## Assignment
Output every entry verbatim.

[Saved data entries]
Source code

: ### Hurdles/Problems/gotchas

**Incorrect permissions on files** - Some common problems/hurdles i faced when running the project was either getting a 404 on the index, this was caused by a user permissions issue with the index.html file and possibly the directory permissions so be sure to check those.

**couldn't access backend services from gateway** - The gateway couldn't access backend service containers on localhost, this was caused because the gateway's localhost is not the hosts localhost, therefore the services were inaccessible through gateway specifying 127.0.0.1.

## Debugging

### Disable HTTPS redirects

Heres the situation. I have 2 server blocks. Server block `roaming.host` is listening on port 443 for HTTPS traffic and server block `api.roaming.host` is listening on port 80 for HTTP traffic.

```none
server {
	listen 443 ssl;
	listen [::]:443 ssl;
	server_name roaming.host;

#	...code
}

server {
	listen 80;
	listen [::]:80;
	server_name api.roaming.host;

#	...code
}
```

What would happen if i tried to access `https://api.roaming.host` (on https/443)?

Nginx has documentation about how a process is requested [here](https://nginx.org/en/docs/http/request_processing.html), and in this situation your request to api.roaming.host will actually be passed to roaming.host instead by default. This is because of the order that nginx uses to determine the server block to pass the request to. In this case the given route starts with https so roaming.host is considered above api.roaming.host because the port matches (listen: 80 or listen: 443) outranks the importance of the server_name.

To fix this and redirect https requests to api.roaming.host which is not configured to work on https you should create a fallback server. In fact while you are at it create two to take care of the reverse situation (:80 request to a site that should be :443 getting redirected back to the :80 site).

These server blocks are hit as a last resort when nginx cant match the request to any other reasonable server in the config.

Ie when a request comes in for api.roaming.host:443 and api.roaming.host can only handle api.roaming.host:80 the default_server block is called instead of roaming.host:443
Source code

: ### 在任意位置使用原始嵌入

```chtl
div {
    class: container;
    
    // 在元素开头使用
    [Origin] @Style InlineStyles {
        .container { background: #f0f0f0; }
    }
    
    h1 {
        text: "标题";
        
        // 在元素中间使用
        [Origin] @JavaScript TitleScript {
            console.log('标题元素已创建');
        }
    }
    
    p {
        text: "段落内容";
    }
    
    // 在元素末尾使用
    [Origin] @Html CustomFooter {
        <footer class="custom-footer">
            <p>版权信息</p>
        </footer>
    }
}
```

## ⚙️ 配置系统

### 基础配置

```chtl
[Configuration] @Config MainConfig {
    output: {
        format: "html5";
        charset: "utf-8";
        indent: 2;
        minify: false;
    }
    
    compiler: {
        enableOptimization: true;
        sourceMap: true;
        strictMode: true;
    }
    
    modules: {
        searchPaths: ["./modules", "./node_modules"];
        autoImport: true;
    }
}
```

## Final answer
Source code

: ### Hurdles/Problems/gotchas

**Incorrect permissions on files** - Some common problems/hurdles i faced when running the project was either getting a 404 on the index, this was caused by a user permissions issue with the index.html file and possibly the directory permissions so be sure to check those.

**couldn't access backend services from gateway** - The gateway couldn't access backend service containers on localhost, this was caused because the gateway's localhost is not the hosts localhost, therefore the services were inaccessible through gateway specifying 127.0.0.1.

## Debugging

### Disable HTTPS redirects

Heres the situation. I have 2 server blocks. Server block `roaming.host` is listening on port 443 for HTTPS traffic and server block `api.roaming.host` is listening on port 80 for HTTP traffic.

```none
server {
	listen 443 ssl;
	listen [::]:443 ssl;
	server_name roaming.host;

#	...code
}

server {
	listen 80;
	listen [::]:80;
	server_name api.roaming.host;

#	...code
}
```

What would happen if i tried to access `https://api.roaming.host` (on https/443)?

Nginx has documentation about how a process is requested [here](https://nginx.org/en/docs/http/request_processing.html), and in this situation your request to api.roaming.host will actually be passed to roaming.host instead by default. This is because of the order that nginx uses to determine the server block to pass the request to. In this case the given route starts with https so roaming.host is considered above api.roaming.host because the port matches (listen: 80 or listen: 443) outranks the importance of the server_name.

To fix this and redirect https requests to api.roaming.host which is not configured to work on https you should create a fallback server. In fact while you are at it create two to take care of the reverse situation (:80 request to a site that should be :443 getting redirected back to the :80 site).

These server blocks are hit as a last resort when nginx cant match the request to any other reasonable server in the config.

Ie when a request comes in for api.roaming.host:443 and api.roaming.host can only handle api.roaming.host:80 the default_server block is called instead of roaming.host:443
Source code

: ### 在任意位置使用原始嵌入

```chtl
div {
    class: container;
    
    // 在元素开头使用
    [Origin] @Style InlineStyles {
        .container { background: #f0f0f0; }
    }
    
    h1 {
        text: "标题";
        
        // 在元素中间使用
        [Origin] @JavaScript TitleScript {
            console.log('标题元素已创建');
        }
    }
    
    p {
        text: "段落内容";
    }
    
    // 在元素末尾使用
    [Origin] @Html CustomFooter {
        <footer class="custom-footer">
            <p>版权信息</p>
        </footer>
    }
}
```

## ⚙️ 配置系统

### 基础配置

```chtl
[Configuration] @Config MainConfig {
    output: {
        format: "html5";
        charset: "utf-8";
        indent: 2;
        minify: false;
    }
    
    compiler: {
        enableOptimization: true;
        sourceMap: true;
        strictMode: true;
    }
    
    modules: {
        searchPaths: ["./modules", "./node_modules"];
        autoImport: true;
    }
}
```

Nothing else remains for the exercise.